Records from a data source
+-------+
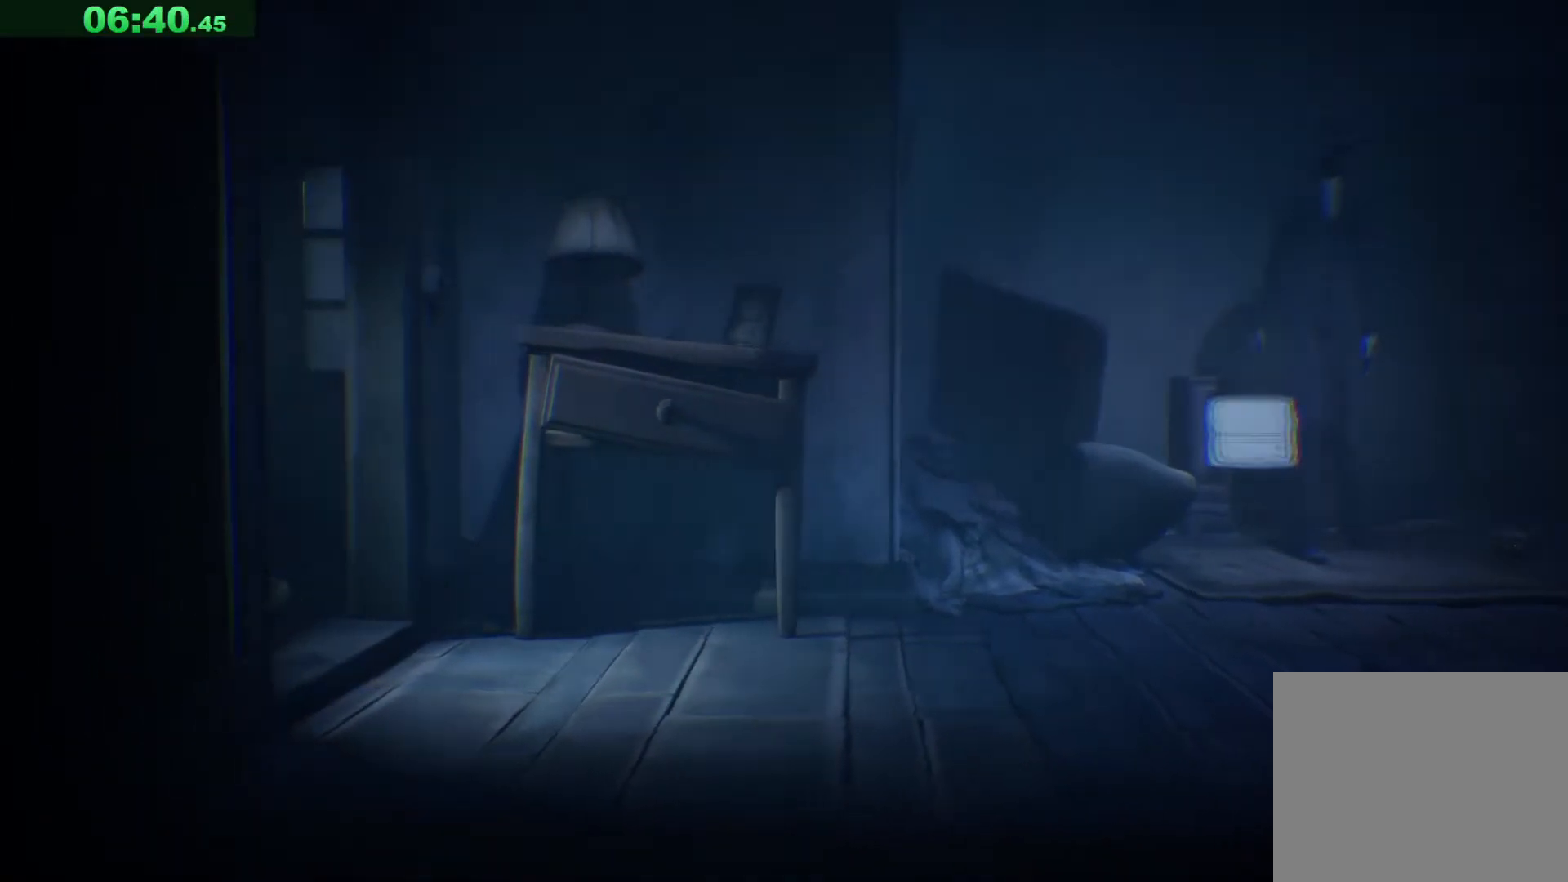
{"keys": ["s", "space"], "events": [[183, "space", "down"]]}
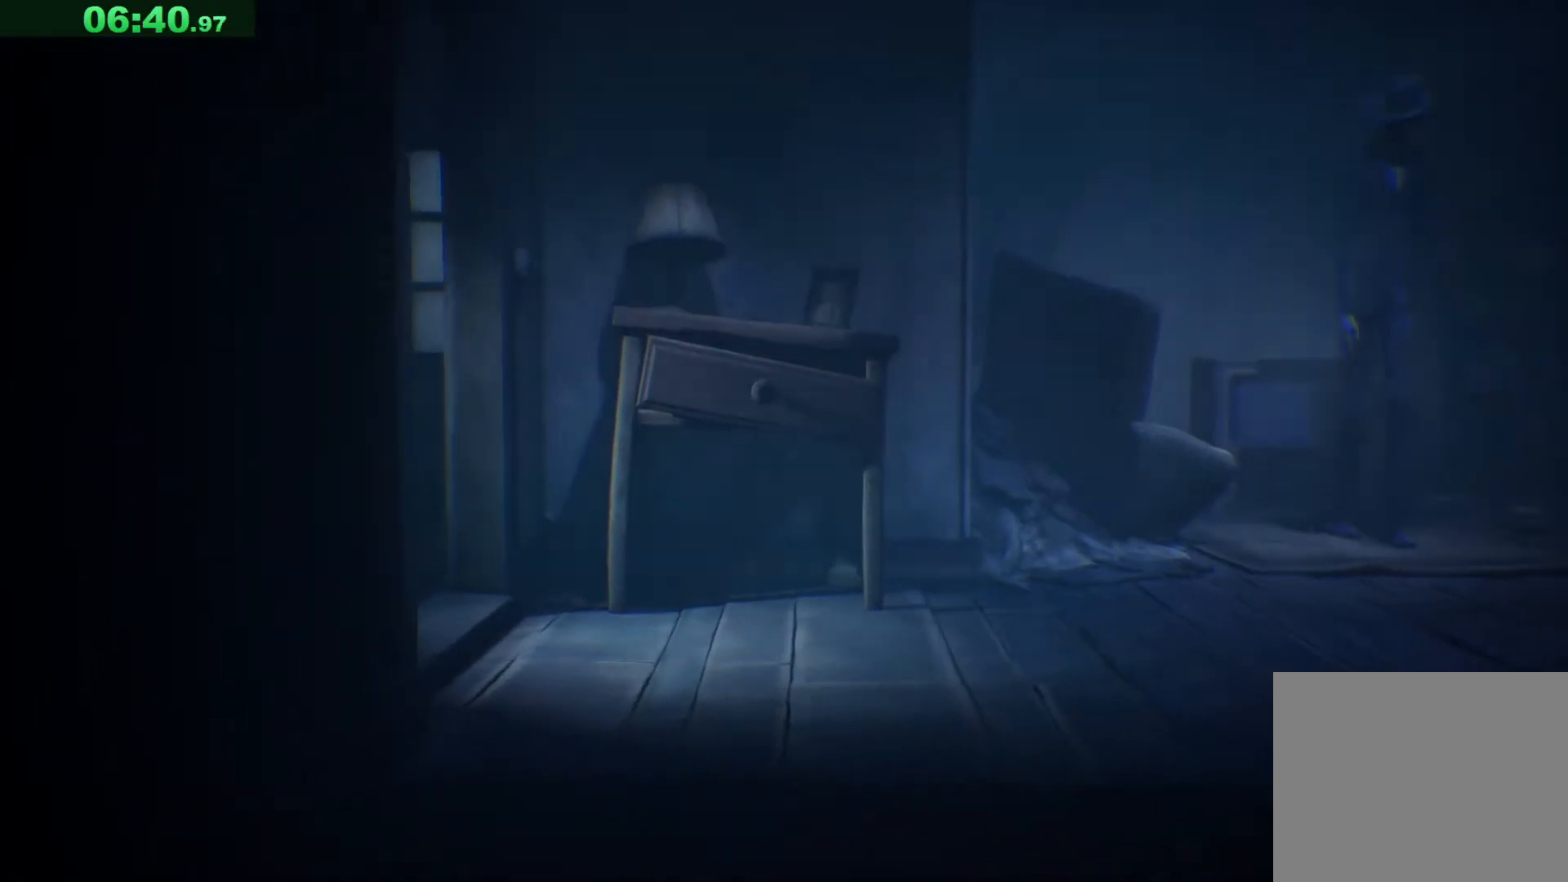
{"keys": ["s", "space"], "events": []}
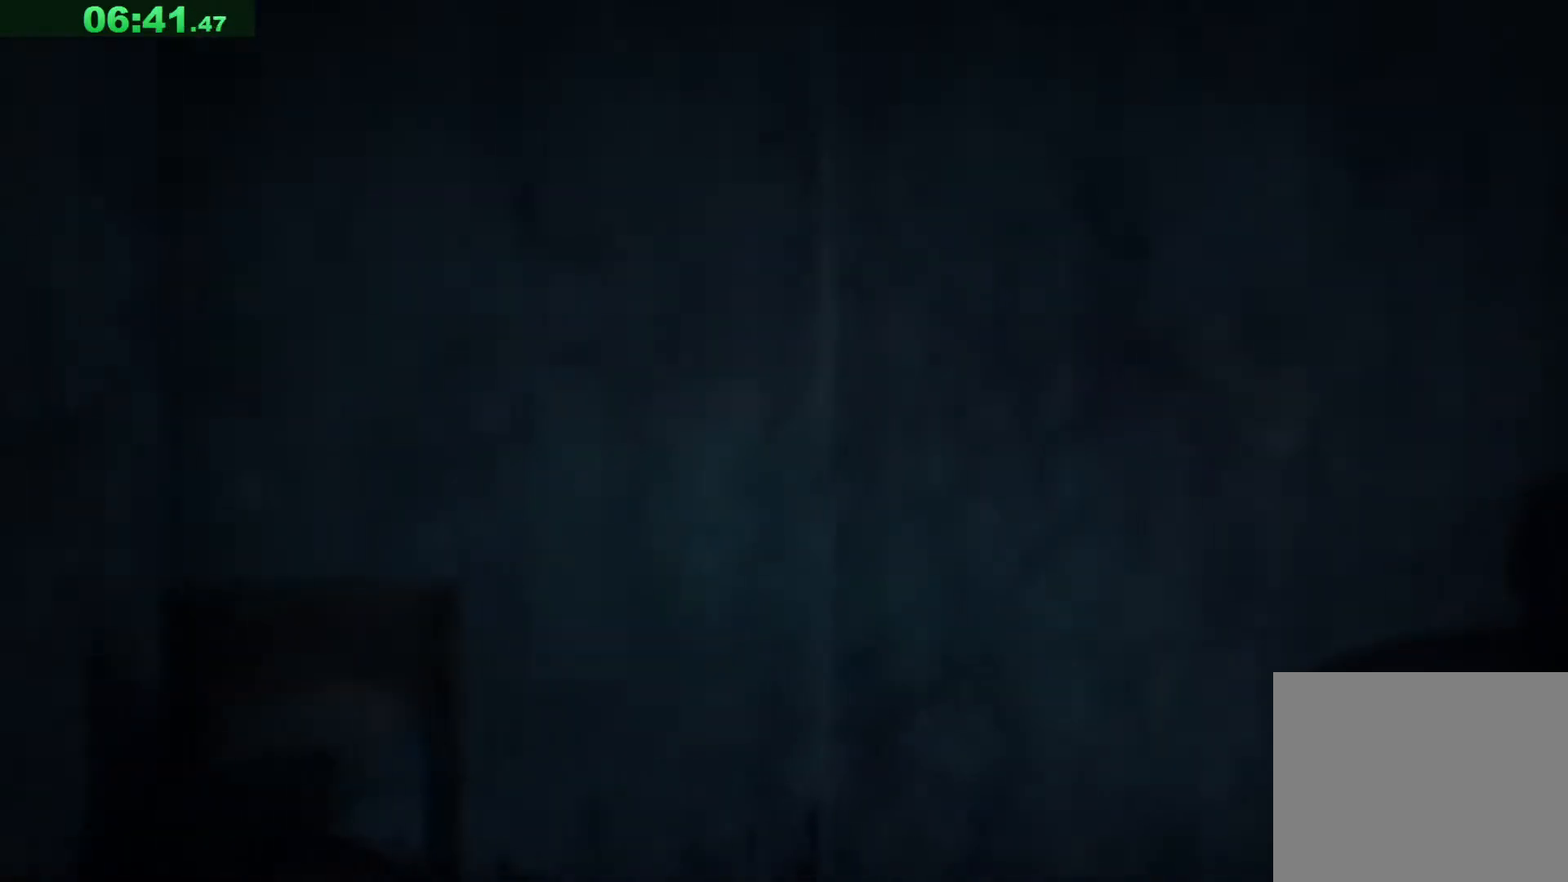
{"keys": ["s", "space"], "events": [[183, "space", "up"], [367, "space", "down"]]}
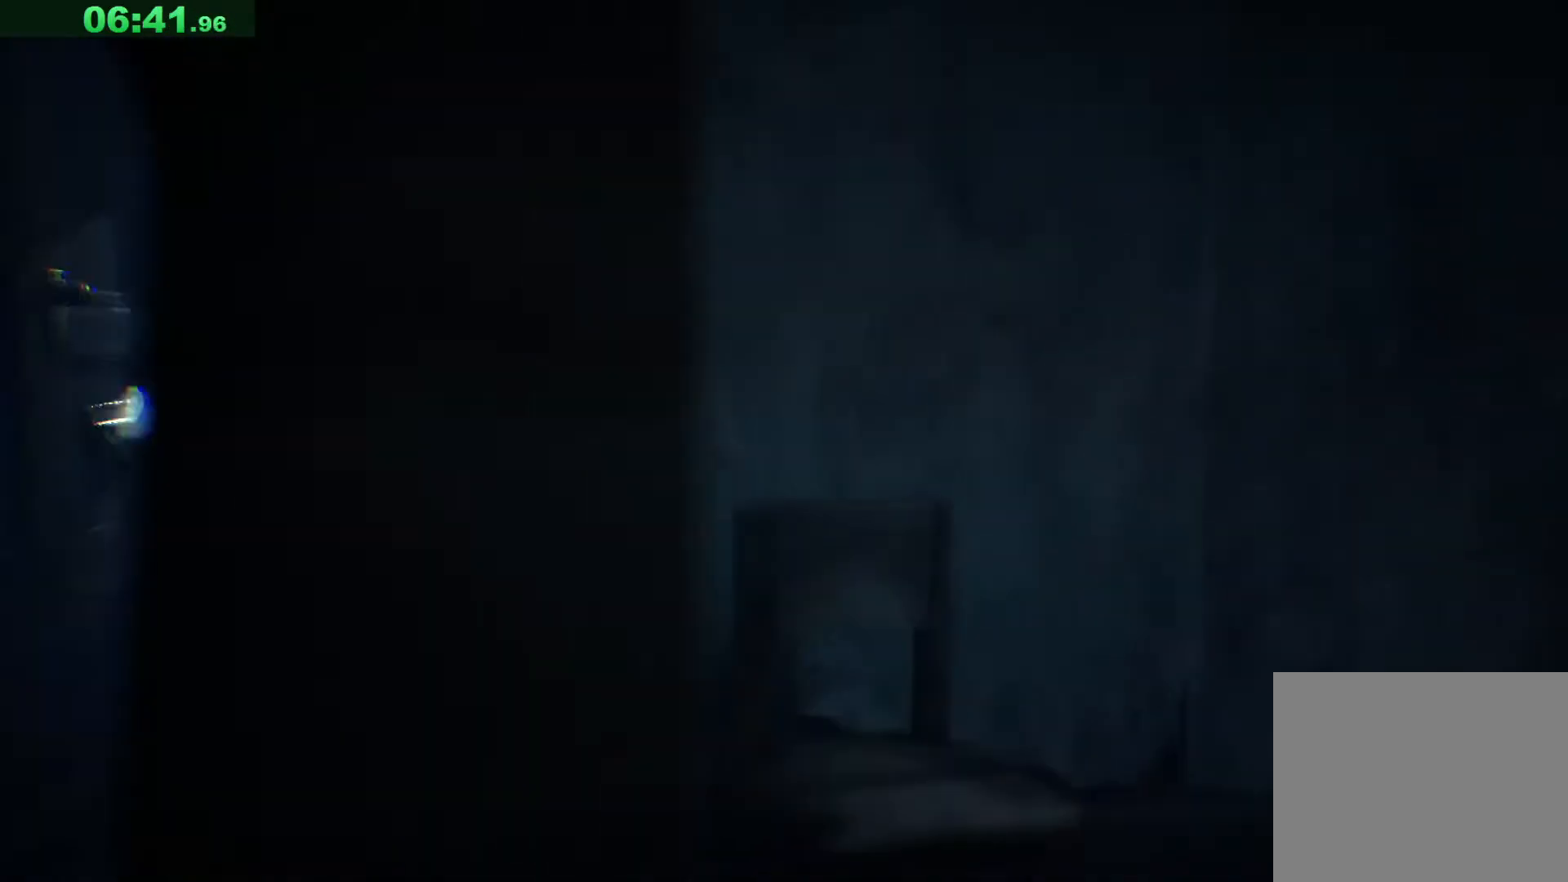
{"keys": ["s", "space"], "events": []}
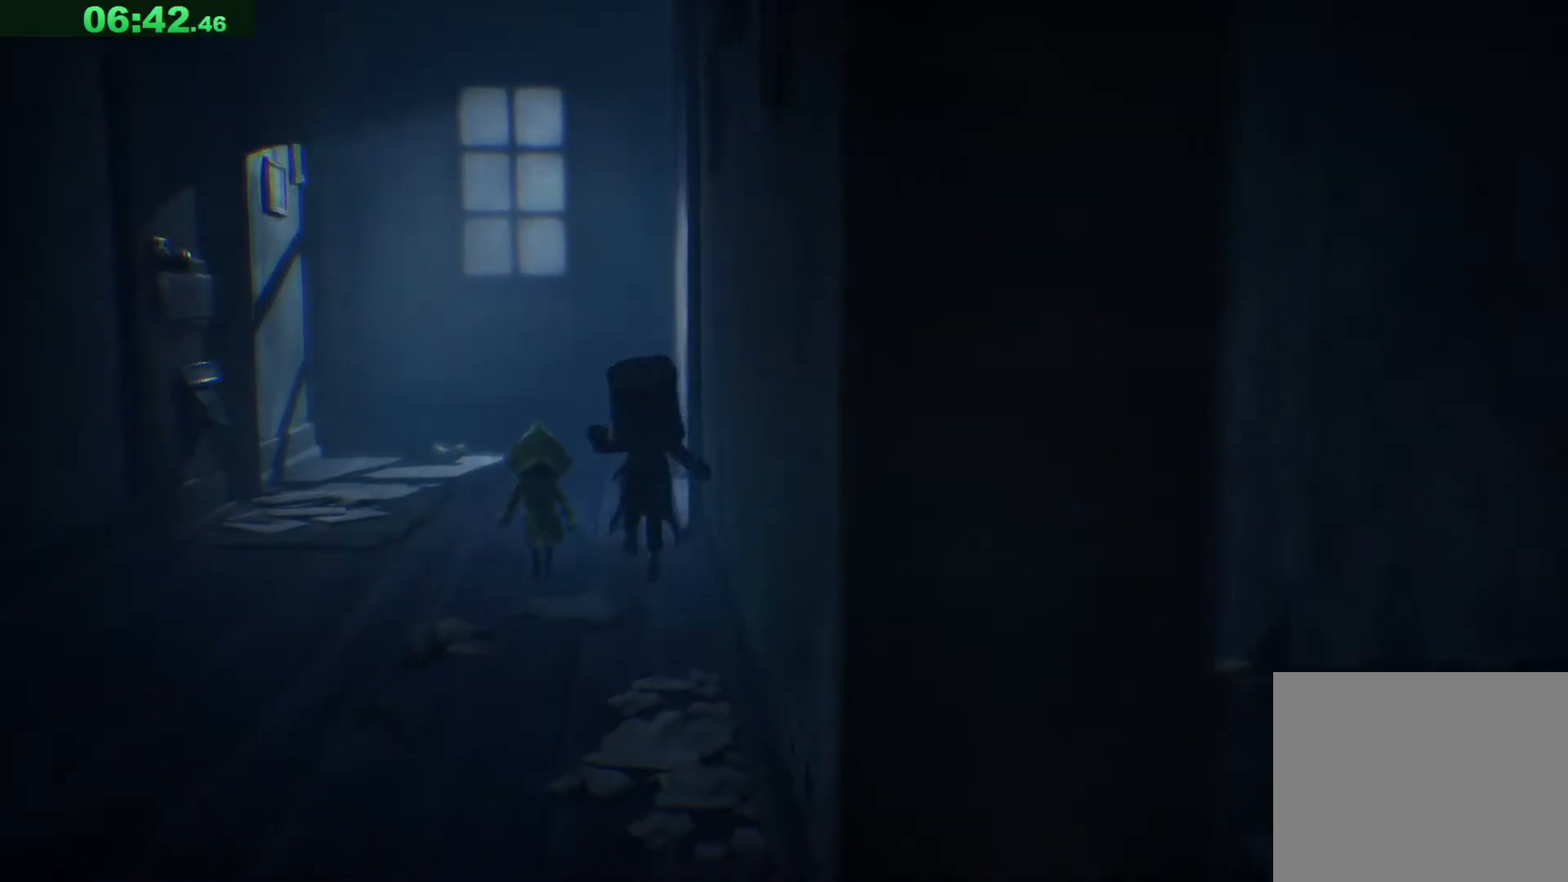
{"keys": ["s", "space"], "events": []}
+-------+
• What to work on: Only lines with the word "down" are wanted, so copy each one from the records.

• Answer to this task:
{"keys": ["s", "space"], "events": [[183, "space", "down"]]}
{"keys": ["s", "space"], "events": [[183, "space", "up"], [367, "space", "down"]]}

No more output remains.